Sementara itu, Kepala BPKAD Provinsi Maluku Utara Ahmad Purbaya menyebutkan, belum diprosesnya pencairan anggaran OPD karena terkendala anggaran.
Purbaya mengatakan, total tagihan yang harus dibayarkan sesuai permintaan OPD sebesar Rp 362 miliar. Ini termasuk 3 bulan Tunjangan Tambahan Penghasilan Pegawai (TPP) sebesar Rp 39 miliar, ditambah 9 bulan gaji guru honorer daerah Rp 27 miliar, dan gaji tenaga kesehatan serta belanja obat RSUD Chasan Boisoerie Ternate sebesar Rp 40 miliar.
“Tagihan OPD itu Rp 362 miliar, sementara kita diperhadapkan dengan kondisi keuangan kas daerah yang tersisa hanya Rp 6 miliar.

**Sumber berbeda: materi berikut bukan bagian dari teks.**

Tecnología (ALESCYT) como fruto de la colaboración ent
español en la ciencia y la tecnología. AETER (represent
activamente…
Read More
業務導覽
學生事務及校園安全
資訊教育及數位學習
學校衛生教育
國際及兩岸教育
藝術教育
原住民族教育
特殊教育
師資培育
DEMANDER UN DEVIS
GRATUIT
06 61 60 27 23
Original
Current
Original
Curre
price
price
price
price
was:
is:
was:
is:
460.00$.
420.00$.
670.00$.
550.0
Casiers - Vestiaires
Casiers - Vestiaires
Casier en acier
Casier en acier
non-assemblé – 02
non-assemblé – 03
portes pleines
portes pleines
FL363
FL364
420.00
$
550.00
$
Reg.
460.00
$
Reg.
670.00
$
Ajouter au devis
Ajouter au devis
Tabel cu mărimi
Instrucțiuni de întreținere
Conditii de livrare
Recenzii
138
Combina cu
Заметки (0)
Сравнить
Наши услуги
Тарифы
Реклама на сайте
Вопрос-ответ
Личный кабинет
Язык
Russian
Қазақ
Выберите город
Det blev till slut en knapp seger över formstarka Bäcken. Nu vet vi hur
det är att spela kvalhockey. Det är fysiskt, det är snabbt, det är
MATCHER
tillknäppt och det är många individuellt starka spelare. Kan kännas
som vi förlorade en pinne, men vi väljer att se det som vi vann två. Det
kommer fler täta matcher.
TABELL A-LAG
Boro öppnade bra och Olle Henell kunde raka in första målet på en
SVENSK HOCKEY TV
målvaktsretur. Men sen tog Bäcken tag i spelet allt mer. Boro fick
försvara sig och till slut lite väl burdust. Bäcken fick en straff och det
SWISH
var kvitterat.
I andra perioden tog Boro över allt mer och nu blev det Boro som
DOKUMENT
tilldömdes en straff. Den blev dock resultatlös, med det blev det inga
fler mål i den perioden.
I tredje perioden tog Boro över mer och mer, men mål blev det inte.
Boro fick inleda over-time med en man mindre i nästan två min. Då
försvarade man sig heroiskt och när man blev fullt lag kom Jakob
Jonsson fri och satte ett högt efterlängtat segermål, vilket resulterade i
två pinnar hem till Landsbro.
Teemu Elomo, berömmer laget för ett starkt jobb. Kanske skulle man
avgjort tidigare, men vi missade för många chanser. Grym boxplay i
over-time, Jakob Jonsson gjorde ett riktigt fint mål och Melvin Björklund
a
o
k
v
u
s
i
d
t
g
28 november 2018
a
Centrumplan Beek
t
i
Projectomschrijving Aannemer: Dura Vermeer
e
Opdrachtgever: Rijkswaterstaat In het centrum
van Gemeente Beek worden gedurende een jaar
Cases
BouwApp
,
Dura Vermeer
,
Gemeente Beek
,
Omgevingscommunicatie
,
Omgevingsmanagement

Artinya BPKAD tidak menahan pencairan, tapi memang kondisi keuangan demikian karena seluruh dana transfer belum masuk,” jelasnya.
Menurut Purbaya, tagihan-tagihan tersebut akan dibayarkan pada minggu ketiga atau keempat Desember 2023. Ini kemungkinan direalisasikan apabila pemerintah pusat mentransfer seluruh dana bagi hasil kurang bayar senilai Rp 297 miliar.
“BPKAD lagi intens berkomunikasi dengan Kemenkeu. Kami berharap Rp 297 miliar itu samua ditransfer ke pemerintah provinsi supaya semua beban tagihan bisa diminimalisir. Tapi info terakhir sesuai hasil komunikasi pempus hanya transfer Rp 150 miliar,” terangnya.
Kata Ahmad, jika benar pemerintah pusat hanya mentransfer Rp 150 miliar, maka secara tidak langsung akan memengaruhi proses pembayaran yang direncanakan pada minggu ketiga atau keempat Desember 2023.
“Tidak bisa dilakukan karena tidak cukup anggaran, masalahnya ada di pempus bukan di pemerintah provinsi. Mungkin ada pertimbangan-pertimbangan tertentu, tapi kita terus berupaya agar ditransfer seluruhnya,” sebutnya.
Dana lain yang masih diperjuangkan, lanjut Purbaya, yaitu dan DAU penyesuaian PPPK senilai Rp 115 miliar. Dana ini, katanya, belum juga ditransfer.
“Dana-dana ini yang kita sampai hari ini berkomunikasi dengan pempus. Mengenai gaji PPPK tahun angkatan Oktober kemarin itu terkendala karena APBD-perubahan 2023 ditolak, makanya dialihkan ke pergeseran,” pungkasnya.